**Exercise requirements:** Go over the data and copy out each line with "expression" in it.

**Raw data:**
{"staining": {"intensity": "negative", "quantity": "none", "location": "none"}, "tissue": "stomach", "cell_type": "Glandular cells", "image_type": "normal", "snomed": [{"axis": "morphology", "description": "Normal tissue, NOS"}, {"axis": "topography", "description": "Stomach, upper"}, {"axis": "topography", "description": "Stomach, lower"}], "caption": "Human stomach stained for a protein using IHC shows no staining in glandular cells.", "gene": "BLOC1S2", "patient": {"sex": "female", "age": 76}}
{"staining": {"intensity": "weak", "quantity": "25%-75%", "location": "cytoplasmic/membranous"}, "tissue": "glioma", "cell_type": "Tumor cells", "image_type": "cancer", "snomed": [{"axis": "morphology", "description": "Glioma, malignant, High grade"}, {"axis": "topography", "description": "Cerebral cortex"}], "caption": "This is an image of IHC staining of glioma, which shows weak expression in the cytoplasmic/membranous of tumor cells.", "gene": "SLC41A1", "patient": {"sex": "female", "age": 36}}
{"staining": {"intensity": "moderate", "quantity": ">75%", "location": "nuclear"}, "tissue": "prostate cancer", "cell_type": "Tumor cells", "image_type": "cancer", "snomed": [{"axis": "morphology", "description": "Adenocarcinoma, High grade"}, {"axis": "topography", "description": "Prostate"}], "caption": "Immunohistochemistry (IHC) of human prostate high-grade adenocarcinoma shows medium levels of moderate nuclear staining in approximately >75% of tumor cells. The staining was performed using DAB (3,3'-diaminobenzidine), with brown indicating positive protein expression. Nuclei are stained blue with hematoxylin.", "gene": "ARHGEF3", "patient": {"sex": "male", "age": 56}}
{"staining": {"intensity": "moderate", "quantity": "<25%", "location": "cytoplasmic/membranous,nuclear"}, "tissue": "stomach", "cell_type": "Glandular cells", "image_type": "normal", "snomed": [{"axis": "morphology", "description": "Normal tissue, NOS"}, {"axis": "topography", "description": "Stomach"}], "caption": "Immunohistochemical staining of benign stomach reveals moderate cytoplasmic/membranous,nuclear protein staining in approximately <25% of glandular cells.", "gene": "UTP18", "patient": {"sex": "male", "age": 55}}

**Output of the task:**
{"staining": {"intensity": "weak", "quantity": "25%-75%", "location": "cytoplasmic/membranous"}, "tissue": "glioma", "cell_type": "Tumor cells", "image_type": "cancer", "snomed": [{"axis": "morphology", "description": "Glioma, malignant, High grade"}, {"axis": "topography", "description": "Cerebral cortex"}], "caption": "This is an image of IHC staining of glioma, which shows weak expression in the cytoplasmic/membranous of tumor cells.", "gene": "SLC41A1", "patient": {"sex": "female", "age": 36}}
{"staining": {"intensity": "moderate", "quantity": ">75%", "location": "nuclear"}, "tissue": "prostate cancer", "cell_type": "Tumor cells", "image_type": "cancer", "snomed": [{"axis": "morphology", "description": "Adenocarcinoma, High grade"}, {"axis": "topography", "description": "Prostate"}], "caption": "Immunohistochemistry (IHC) of human prostate high-grade adenocarcinoma shows medium levels of moderate nuclear staining in approximately >75% of tumor cells. The staining was performed using DAB (3,3'-diaminobenzidine), with brown indicating positive protein expression. Nuclei are stained blue with hematoxylin.", "gene": "ARHGEF3", "patient": {"sex": "male", "age": 56}}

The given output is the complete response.